┌─ Source records
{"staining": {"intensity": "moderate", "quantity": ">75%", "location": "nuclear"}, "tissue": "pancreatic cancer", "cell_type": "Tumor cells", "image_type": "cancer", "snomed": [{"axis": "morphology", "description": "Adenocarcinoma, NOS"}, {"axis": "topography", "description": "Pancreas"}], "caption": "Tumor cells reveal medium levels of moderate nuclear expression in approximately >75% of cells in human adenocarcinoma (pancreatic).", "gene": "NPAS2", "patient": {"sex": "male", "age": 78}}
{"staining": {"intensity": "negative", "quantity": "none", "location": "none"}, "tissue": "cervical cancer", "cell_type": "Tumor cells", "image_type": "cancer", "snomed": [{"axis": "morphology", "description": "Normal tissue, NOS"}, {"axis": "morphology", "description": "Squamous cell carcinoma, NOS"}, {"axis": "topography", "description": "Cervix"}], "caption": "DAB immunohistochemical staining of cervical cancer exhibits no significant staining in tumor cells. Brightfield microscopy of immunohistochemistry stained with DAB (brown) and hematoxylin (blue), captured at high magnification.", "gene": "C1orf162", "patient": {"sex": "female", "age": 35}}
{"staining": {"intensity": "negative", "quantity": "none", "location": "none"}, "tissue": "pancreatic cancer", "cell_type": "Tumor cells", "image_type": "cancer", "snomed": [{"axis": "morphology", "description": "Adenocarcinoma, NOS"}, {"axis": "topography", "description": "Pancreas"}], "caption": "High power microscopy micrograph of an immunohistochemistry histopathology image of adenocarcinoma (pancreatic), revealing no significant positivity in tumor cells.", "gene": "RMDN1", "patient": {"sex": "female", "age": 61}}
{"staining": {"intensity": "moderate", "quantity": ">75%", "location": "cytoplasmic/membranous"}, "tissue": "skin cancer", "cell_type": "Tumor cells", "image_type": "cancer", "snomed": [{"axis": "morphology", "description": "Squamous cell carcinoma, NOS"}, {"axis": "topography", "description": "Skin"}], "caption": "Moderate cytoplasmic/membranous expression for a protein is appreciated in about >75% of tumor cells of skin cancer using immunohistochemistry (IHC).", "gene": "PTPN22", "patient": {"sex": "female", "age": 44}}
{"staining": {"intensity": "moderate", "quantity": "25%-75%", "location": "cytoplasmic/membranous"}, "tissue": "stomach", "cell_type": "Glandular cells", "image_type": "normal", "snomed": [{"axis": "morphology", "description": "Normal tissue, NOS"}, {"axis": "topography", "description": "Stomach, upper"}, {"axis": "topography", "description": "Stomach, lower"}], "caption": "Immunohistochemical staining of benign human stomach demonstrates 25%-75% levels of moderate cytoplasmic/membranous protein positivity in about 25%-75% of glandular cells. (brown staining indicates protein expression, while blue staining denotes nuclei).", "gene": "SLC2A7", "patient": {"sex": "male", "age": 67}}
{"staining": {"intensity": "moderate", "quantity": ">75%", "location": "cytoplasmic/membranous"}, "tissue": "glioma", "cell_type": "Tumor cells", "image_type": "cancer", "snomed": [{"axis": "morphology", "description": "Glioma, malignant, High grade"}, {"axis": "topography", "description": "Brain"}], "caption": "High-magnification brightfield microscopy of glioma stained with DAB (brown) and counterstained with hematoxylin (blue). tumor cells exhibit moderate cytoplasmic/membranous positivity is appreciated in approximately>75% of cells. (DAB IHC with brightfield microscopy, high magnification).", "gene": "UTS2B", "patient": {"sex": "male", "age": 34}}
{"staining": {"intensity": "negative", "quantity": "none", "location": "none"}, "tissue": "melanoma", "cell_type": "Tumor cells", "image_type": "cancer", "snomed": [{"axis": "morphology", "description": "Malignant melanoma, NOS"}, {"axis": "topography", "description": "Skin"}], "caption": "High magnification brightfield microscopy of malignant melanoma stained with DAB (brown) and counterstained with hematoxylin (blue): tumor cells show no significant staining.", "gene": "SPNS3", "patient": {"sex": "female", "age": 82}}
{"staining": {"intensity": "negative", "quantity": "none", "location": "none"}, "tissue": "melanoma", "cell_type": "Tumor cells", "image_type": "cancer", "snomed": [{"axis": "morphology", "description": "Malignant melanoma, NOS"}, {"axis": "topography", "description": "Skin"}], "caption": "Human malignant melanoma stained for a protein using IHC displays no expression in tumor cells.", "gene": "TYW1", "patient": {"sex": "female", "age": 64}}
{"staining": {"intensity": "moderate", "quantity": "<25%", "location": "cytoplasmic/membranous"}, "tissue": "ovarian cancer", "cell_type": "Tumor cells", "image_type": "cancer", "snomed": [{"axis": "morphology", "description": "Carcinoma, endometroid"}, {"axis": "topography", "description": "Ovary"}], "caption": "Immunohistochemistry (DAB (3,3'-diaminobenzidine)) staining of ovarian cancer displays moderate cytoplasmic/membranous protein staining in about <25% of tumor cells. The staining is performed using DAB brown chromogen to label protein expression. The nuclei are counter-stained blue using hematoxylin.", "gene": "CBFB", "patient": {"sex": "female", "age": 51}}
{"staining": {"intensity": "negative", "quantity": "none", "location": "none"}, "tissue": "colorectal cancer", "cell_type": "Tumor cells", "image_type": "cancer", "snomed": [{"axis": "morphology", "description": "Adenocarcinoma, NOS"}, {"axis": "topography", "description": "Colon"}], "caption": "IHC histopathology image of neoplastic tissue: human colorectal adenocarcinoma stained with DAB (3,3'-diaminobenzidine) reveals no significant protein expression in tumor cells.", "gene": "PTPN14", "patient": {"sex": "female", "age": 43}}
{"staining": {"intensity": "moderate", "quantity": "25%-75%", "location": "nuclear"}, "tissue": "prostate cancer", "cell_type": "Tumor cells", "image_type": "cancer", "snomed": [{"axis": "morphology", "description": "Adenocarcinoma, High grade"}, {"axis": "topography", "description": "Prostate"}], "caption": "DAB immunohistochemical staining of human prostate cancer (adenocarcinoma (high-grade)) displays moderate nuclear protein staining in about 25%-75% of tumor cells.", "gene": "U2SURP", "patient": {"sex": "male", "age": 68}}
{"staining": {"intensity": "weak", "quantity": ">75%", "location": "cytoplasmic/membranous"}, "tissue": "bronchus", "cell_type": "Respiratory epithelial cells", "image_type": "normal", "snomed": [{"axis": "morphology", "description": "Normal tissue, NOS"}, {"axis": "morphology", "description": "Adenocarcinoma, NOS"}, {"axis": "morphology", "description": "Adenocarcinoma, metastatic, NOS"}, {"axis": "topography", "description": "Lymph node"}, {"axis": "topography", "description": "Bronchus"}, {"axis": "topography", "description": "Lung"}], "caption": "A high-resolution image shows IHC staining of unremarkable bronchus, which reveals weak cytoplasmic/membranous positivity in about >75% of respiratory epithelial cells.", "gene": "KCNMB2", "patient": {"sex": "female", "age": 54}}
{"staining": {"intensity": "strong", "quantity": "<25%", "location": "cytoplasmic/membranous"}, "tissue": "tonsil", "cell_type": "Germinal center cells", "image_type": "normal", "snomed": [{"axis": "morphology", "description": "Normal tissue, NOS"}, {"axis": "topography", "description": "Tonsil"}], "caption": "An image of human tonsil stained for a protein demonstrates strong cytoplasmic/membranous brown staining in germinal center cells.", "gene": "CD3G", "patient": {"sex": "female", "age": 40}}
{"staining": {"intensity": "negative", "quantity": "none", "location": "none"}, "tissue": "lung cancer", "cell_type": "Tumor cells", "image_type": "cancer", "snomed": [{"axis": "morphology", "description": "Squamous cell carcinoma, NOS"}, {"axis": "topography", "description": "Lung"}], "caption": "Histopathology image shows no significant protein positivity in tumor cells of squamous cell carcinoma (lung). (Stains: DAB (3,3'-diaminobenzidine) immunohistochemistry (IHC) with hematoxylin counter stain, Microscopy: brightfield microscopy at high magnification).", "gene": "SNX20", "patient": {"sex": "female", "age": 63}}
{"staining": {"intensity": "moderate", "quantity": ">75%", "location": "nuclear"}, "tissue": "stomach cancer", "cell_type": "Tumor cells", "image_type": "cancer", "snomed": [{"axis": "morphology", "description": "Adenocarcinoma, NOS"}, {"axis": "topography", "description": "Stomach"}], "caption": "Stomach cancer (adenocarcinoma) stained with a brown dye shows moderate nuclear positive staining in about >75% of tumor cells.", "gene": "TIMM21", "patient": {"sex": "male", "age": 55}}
└─
=== Your task ===
Copy the stretch of the records above that runs from the line with "image of neoplastic" through the line with "staining of human". Both end lines belong in the copy, and nothing else does.

=== Answer box ===
{"staining": {"intensity": "negative", "quantity": "none", "location": "none"}, "tissue": "colorectal cancer", "cell_type": "Tumor cells", "image_type": "cancer", "snomed": [{"axis": "morphology", "description": "Adenocarcinoma, NOS"}, {"axis": "topography", "description": "Colon"}], "caption": "IHC histopathology image of neoplastic tissue: human colorectal adenocarcinoma stained with DAB (3,3'-diaminobenzidine) reveals no significant protein expression in tumor cells.", "gene": "PTPN14", "patient": {"sex": "female", "age": 43}}
{"staining": {"intensity": "moderate", "quantity": "25%-75%", "location": "nuclear"}, "tissue": "prostate cancer", "cell_type": "Tumor cells", "image_type": "cancer", "snomed": [{"axis": "morphology", "description": "Adenocarcinoma, High grade"}, {"axis": "topography", "description": "Prostate"}], "caption": "DAB immunohistochemical staining of human prostate cancer (adenocarcinoma (high-grade)) displays moderate nuclear protein staining in about 25%-75% of tumor cells.", "gene": "U2SURP", "patient": {"sex": "male", "age": 68}}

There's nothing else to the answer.